POTENTIAL IMPACT AND EXPLOITATION OF EXPECTED PROJECT RESULTS

The proposed project employs risk and therapy response prediction in a recently not well understood and managed disease to avoid a potential deadly outcome (ESRD) by an innovative, recently not employed fashion. By using a biological integral of risk and therapy response prediction (the urine proteomic profile) without having investigated single pathophysiological pathways, we make use of a system-biological approach in a disease that withstands conventional risk estimation and therapy prediction. If successful, we expect a direct impact of the project results on patient management, also since no novel therapeutic approach has to be implemented. The interactions with regulators and patient organisations are expected to further ease and expedite implementation.

Given the very high cost of CKD, it is expect that a successful approach will also present a health economic benefit, which is expected to be demonstrated in the models developed in this project.
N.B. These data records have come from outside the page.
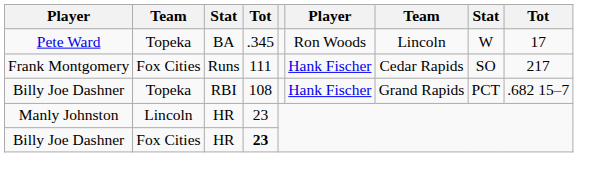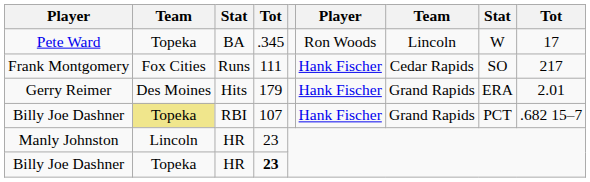+ row: Gerry Reimer | Des Moines | Hits | 179 | Hank Fischer | Grand Rapids | ERA | 2.01
Billy Joe Dashner / RBI | column 2: no background -> khaki background
Billy Joe Dashner / RBI | column 4: 108 -> 107
Billy Joe Dashner / HR | column 2: Fox Cities -> Topeka
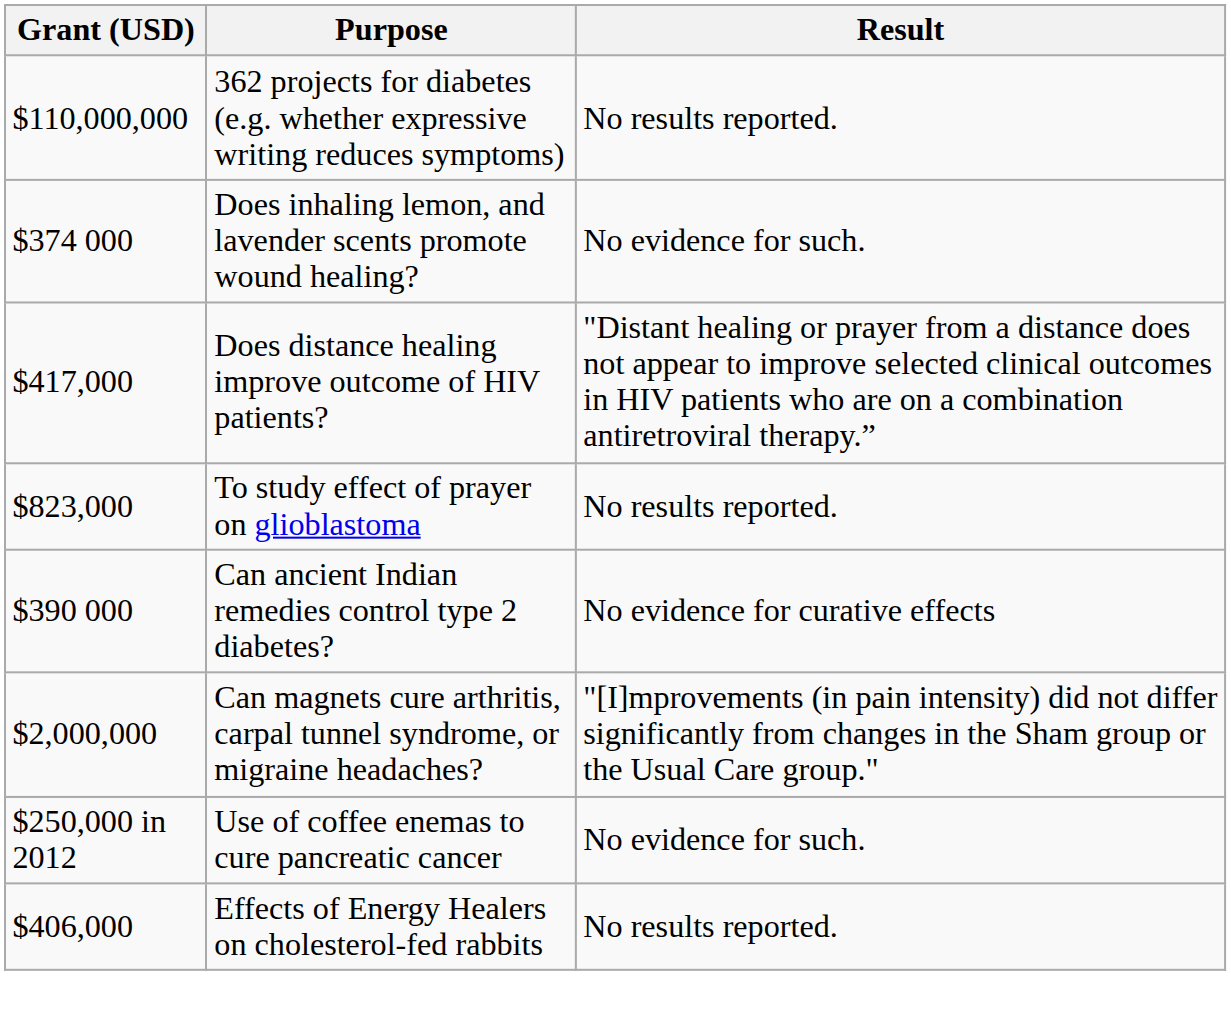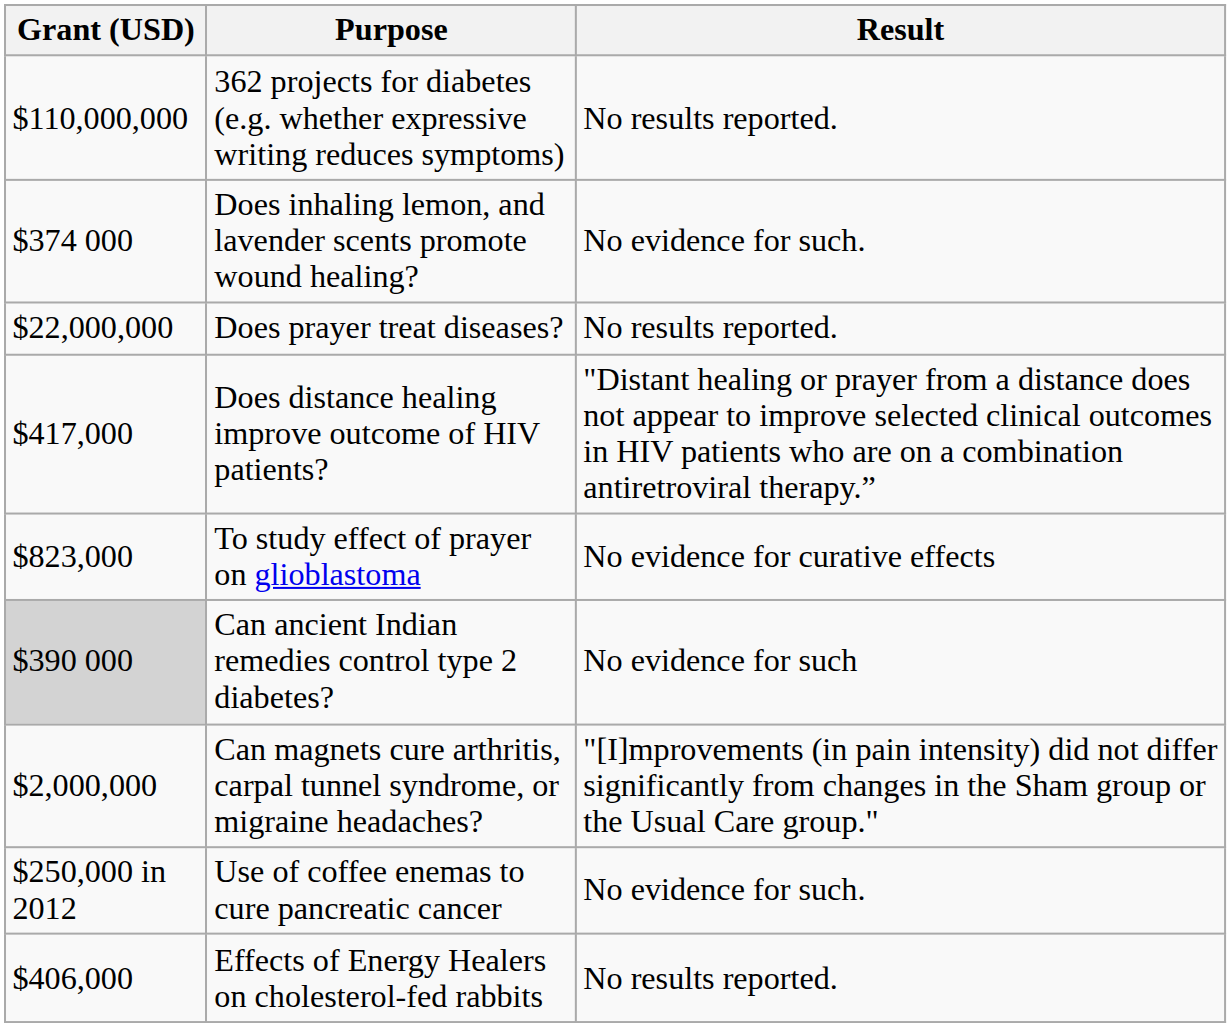+ row: $22,000,000 | Does prayer treat diseases? | No results reported.
To study effect of prayer on glioblastoma | Result: No results reported. -> No evidence for curative effects
Can ancient Indian remedies control type 2 diabetes? | Grant (USD): no background -> lightgrey background
Can ancient Indian remedies control type 2 diabetes? | Result: No evidence for curative effects -> No evidence for such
The demonstration of a health-economic benefit will further support implementation (and consequently delivering a clear and measurable impact), especially in the discussions with payers (public health insurance). It is further expected that this or a similar approach will be of high interest to the pharmaceutical industry. This is especially the case in clinical trials where a major issue is identifying patients that will benefit from treatment.
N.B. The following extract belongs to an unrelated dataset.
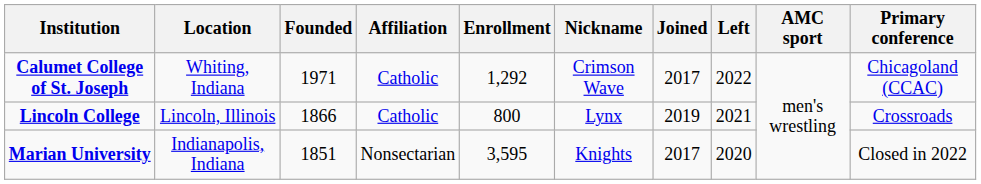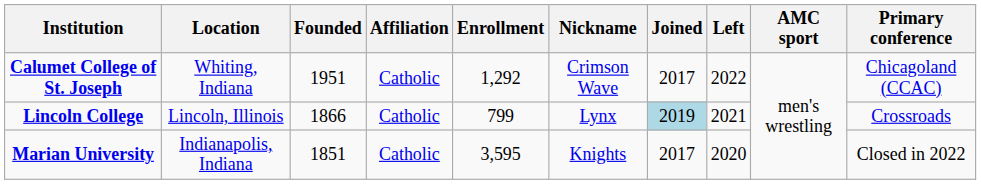Calumet College of St. Joseph | Founded: 1971 -> 1951
Lincoln College | Enrollment: 800 -> 799
Lincoln College | Joined: no background -> lightblue background
Marian University | Affiliation: Nonsectarian -> Catholic
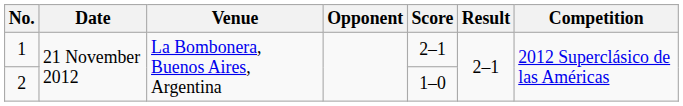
If successful, this approach is expected to serve as a proof-of-principle towards guiding therapy and management decision in other diseases as well. Examples may be characterised by interaction of acute inflammatory phenomena with long-term processes of cellular dedetermination, function loss and scarring, e.g. the inflammation initiation of liver cirrhosis after hepatitis or the myocardial scarring in ischemic congestive heart failure.

The proposed two-stage investigational process combining retrotransfer to other diseases and the urinary proteomic approach (with alternative patterns) can be used as a unifying model at least in kidney diseases. In principal, urine proteomics is well suitable for high-throughput analyses that can be made available on a mass scale. However, currently such a scalable approach is hampered by missing high-significant results in particular diseases which pave the way to routine application. Such deficits will be addressed by the current project.